Karanlık ne kadar derinleşirse derinleşsin, yıldızlar hem yön bulmayı mümkün kılan hem de karanlığın niteliğini dönüştüren bir işlev görür. Bu durum, dayanıklılık kaynaklarının yalnızca zorlanmalar karşısında devreye giren pasif bir mekanizma olmadığını; aksine kişinin affekt toleransını artıran, içsel düzenlemeyi kolaylaştıran ve benlik bütünlüğünü güçlendiren aktif bir işlev taşıdığını göstermektedir. Yıldızların artması metaforik olarak, kişinin içsel kaynaklarının çeşitlenmesi ve zenginleşmesi anlamına gelir. Bu zenginlik, klinik bağlamda kişinin kendilik temsillerinin daha bütüncül oluşmasını, daha esnek savunmalar kullanmasını ve stresörlere yönelik daha uyumlu yanıtlar verebilmesini kolaylaştırır.

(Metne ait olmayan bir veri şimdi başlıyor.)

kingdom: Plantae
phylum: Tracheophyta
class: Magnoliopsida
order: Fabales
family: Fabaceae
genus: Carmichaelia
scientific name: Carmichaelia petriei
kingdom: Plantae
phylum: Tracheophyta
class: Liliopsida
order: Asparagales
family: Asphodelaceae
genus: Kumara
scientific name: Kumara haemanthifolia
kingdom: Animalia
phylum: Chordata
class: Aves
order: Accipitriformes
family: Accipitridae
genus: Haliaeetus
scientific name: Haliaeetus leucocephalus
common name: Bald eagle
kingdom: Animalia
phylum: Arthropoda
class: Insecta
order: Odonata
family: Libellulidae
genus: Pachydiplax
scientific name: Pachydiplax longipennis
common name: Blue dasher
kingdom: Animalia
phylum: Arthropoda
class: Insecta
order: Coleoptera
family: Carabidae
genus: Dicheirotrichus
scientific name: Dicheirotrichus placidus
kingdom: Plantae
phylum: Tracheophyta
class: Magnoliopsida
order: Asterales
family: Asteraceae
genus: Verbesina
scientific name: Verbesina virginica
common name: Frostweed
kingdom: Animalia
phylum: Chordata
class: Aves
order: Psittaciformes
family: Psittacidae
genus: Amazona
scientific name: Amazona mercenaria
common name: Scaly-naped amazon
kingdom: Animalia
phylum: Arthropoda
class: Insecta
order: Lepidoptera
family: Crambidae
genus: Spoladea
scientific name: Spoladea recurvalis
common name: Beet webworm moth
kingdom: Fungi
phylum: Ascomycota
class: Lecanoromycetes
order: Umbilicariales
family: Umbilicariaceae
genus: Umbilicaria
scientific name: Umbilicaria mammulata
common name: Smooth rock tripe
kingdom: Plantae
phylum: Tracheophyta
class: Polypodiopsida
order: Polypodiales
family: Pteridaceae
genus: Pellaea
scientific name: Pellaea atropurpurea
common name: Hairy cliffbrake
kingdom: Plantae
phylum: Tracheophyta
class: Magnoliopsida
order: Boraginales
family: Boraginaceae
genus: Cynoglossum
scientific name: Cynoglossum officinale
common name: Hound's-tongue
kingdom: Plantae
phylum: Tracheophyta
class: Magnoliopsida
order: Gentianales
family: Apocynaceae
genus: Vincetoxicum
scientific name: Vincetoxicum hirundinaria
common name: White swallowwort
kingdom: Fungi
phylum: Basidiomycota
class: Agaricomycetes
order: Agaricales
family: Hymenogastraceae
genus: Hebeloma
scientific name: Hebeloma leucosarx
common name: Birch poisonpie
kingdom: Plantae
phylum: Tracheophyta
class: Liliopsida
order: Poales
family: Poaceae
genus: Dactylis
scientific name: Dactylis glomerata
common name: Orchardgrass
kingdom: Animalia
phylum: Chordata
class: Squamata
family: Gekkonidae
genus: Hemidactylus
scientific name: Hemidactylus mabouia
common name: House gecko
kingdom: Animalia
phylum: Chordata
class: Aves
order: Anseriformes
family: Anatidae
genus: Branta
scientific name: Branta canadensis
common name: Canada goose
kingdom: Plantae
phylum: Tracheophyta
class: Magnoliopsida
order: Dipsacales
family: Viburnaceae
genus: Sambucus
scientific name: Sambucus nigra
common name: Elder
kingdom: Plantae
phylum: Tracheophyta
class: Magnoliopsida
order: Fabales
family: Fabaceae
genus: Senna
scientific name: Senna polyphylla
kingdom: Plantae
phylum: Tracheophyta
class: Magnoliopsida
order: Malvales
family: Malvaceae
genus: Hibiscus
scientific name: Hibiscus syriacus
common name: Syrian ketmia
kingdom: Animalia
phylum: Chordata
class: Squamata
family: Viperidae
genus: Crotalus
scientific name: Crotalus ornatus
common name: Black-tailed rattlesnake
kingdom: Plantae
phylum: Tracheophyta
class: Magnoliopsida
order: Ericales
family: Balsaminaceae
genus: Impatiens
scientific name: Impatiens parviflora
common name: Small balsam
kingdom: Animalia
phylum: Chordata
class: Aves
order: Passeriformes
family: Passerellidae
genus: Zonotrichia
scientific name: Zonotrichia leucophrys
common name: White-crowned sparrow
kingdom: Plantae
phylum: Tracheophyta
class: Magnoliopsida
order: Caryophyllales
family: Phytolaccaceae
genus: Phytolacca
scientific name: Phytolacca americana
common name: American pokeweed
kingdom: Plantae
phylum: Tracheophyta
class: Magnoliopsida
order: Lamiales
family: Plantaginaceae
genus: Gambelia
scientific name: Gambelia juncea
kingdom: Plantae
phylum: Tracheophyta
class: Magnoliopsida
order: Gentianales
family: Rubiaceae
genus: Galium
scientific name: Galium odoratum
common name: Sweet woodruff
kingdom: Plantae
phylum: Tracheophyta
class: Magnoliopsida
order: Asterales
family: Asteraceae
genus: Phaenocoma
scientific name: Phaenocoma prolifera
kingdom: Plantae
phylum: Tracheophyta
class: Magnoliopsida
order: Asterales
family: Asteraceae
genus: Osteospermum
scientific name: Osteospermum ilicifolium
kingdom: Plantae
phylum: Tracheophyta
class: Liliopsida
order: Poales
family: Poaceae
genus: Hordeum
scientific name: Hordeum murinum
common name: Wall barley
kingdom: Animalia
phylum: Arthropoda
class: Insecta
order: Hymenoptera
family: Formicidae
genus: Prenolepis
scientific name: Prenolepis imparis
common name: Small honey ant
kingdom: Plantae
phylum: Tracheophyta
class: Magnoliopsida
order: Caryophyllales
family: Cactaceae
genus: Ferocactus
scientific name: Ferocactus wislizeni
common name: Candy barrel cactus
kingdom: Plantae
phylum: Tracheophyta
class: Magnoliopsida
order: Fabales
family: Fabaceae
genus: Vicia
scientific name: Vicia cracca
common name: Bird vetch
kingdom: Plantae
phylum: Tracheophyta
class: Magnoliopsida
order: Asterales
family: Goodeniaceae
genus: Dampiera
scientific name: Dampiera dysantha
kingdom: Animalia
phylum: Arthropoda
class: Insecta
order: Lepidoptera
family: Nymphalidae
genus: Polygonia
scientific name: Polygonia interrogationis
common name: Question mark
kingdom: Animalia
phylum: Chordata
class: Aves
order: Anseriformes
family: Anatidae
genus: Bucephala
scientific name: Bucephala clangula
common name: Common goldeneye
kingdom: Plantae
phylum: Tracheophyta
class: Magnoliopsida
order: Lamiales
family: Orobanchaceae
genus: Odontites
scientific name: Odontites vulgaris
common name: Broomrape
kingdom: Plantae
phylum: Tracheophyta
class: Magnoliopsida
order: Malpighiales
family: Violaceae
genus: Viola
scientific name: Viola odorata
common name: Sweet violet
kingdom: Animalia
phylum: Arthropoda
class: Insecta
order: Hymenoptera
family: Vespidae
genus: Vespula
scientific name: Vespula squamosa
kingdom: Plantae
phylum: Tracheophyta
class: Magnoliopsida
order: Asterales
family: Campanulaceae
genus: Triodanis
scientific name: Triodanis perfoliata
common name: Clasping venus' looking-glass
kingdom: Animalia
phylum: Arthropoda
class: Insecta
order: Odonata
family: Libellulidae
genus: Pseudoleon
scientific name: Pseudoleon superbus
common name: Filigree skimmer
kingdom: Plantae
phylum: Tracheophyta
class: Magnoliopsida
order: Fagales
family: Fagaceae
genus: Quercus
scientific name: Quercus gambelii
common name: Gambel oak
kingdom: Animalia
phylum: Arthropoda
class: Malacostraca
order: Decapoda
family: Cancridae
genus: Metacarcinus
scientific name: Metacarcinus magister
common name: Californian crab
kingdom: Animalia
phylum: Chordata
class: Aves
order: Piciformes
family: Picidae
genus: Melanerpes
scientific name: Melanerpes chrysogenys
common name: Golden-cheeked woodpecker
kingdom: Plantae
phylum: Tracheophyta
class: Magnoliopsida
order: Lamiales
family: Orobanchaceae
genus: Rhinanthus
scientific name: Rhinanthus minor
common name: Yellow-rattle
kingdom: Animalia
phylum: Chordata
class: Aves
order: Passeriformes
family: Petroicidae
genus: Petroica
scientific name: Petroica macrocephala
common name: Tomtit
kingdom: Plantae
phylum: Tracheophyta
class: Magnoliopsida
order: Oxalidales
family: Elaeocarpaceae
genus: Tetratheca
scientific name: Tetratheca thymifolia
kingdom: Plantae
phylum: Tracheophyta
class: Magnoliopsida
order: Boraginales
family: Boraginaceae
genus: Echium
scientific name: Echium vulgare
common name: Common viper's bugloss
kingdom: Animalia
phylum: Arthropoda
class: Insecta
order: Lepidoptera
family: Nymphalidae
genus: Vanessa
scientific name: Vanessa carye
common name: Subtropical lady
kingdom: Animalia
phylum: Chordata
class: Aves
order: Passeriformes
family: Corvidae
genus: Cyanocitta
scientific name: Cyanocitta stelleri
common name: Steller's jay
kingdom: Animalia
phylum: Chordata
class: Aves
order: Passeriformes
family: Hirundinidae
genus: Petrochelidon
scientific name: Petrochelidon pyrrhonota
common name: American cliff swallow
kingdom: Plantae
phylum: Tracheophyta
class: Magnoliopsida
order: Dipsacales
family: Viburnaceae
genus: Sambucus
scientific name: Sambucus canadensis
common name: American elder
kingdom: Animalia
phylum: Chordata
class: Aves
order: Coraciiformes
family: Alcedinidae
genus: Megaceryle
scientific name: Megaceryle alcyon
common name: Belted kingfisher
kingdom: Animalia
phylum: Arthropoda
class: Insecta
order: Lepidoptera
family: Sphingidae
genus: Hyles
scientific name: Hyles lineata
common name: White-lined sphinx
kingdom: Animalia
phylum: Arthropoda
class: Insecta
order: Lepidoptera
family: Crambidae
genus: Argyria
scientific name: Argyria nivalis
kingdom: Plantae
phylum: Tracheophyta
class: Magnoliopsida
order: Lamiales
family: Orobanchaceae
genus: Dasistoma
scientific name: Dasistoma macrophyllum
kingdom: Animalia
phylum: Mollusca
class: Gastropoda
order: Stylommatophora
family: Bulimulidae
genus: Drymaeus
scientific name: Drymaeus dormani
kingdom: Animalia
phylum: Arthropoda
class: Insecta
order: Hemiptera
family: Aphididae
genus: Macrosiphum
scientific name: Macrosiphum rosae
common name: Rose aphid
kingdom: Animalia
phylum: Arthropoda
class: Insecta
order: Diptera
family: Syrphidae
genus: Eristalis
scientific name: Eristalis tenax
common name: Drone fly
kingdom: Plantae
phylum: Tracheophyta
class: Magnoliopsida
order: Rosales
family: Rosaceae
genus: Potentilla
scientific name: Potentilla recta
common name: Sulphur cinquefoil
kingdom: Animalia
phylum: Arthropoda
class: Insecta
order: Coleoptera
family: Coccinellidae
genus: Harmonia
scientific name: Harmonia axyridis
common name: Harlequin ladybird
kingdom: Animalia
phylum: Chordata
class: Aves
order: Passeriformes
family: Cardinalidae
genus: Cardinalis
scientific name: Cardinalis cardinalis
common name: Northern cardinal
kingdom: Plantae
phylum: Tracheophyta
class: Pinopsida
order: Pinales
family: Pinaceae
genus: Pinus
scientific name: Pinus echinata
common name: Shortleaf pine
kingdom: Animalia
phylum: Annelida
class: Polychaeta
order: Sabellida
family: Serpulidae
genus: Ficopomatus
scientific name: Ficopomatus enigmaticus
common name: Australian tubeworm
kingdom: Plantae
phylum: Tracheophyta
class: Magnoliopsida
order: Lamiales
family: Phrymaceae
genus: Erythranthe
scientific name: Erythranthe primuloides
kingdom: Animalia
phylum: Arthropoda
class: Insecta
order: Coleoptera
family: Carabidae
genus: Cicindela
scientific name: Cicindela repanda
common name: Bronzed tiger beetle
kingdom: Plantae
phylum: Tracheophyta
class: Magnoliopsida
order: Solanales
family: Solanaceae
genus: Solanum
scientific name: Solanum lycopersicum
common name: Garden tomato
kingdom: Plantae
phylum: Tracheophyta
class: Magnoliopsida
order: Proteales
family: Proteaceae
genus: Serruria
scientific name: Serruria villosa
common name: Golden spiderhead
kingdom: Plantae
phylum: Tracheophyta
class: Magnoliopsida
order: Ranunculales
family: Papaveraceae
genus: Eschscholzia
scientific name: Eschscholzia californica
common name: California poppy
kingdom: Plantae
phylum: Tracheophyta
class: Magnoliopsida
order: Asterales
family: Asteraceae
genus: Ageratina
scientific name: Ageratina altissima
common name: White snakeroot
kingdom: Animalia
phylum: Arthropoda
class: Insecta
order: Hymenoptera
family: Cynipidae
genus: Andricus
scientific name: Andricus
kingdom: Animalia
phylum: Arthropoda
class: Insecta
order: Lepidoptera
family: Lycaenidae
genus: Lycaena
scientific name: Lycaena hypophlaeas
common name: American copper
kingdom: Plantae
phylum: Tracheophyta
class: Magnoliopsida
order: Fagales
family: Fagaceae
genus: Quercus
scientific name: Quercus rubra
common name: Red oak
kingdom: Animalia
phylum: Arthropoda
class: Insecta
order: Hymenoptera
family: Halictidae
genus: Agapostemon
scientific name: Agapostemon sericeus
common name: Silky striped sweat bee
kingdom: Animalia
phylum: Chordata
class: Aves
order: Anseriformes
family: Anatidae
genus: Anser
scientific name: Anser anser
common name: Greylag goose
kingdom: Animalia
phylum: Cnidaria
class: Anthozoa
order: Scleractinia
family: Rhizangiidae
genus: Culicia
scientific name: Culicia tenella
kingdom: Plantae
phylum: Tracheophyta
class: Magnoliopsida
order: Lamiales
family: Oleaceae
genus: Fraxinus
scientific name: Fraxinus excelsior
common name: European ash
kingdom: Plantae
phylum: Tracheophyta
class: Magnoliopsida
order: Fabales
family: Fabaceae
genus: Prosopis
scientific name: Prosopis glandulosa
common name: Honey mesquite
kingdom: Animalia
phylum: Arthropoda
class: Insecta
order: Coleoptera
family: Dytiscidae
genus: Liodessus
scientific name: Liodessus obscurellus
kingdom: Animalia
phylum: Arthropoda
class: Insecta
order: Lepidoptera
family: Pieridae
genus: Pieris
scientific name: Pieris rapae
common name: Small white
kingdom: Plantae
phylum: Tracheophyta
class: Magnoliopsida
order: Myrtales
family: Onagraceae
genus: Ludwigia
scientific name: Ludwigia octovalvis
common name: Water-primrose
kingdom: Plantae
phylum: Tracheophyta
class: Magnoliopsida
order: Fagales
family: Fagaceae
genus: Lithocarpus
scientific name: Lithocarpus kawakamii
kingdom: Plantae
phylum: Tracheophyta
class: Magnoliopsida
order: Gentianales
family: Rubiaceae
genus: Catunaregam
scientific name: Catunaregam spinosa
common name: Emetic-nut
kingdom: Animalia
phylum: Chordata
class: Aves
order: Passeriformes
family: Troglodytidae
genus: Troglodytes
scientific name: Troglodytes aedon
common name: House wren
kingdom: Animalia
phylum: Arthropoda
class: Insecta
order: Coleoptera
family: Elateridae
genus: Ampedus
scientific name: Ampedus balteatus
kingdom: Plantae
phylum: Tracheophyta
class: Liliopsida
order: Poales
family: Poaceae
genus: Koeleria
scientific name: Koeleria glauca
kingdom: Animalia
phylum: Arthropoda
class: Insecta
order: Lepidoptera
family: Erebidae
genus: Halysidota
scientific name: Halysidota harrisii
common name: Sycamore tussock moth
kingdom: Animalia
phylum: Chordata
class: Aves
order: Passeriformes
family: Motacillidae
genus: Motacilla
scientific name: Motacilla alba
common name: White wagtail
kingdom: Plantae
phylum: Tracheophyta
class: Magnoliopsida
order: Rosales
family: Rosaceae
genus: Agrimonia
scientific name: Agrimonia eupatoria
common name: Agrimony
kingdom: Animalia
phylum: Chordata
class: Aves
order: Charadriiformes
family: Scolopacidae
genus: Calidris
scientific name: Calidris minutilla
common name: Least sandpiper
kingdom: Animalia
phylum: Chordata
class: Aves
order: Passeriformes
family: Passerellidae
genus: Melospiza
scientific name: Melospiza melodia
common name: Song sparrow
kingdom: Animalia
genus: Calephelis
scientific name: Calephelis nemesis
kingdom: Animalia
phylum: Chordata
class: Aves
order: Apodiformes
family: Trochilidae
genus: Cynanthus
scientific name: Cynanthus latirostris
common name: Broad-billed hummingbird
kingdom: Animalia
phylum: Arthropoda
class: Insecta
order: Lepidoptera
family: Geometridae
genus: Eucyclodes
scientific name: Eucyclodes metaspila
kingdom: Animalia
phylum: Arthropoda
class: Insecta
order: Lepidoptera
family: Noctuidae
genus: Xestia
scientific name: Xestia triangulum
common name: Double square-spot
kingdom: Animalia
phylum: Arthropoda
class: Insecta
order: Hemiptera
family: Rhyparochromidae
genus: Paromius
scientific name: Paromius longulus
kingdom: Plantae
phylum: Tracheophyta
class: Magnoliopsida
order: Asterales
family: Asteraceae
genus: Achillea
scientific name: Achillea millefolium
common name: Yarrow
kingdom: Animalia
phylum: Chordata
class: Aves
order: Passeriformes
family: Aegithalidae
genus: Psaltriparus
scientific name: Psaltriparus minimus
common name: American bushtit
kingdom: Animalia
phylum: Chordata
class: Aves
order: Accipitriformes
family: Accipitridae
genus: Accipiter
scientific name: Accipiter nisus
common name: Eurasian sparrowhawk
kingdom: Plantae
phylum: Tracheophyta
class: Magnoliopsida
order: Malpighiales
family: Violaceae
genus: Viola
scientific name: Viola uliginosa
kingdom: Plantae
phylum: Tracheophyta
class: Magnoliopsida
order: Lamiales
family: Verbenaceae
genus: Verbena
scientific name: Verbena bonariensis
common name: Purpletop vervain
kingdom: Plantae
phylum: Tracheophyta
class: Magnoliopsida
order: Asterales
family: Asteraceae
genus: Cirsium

Dinamik ekol açısından bu kaynakların oluşumu, erken ilişkisel deneyimlerdeki tutarlılık, duygusal yansıtılma ve düzenlenme süreçleriyle yakından ilişkilidir. Güvenli bağlanma deneyimleri, iyi nesnelerin içselleştirilmesini ve bu nesnelerin kişinin iç dünyasında “içsel ışık” olarak işlev görmesini destekler. Terapötik süreç de benzer bir işlev yerine getirir: terapötik ilişki, yeni düzenleyici deneyimler yaratarak kişinin mevcut yıldızlarının görünür hale gelmesine veya yeni yıldızların oluşmasına katkıda bulunur.

Sonuç olarak, dayanıklılık çok boyutlu bir psikodinamik süreç olarak ele alındığında, kişinin içsel gökyüzündeki yıldızların çoğalması karanlığın yok edilmesi anlamına gelmez; karanlığın içinde bir yön bulma kapasitesinin güçlenmesi anlamına gelir. Bu çerçeve, dayanıklılığın yalnızca bireysel bir özellik değil, ilişkisel ve yapısal olarak inşa edilen bir kapasite olduğunu vurgular.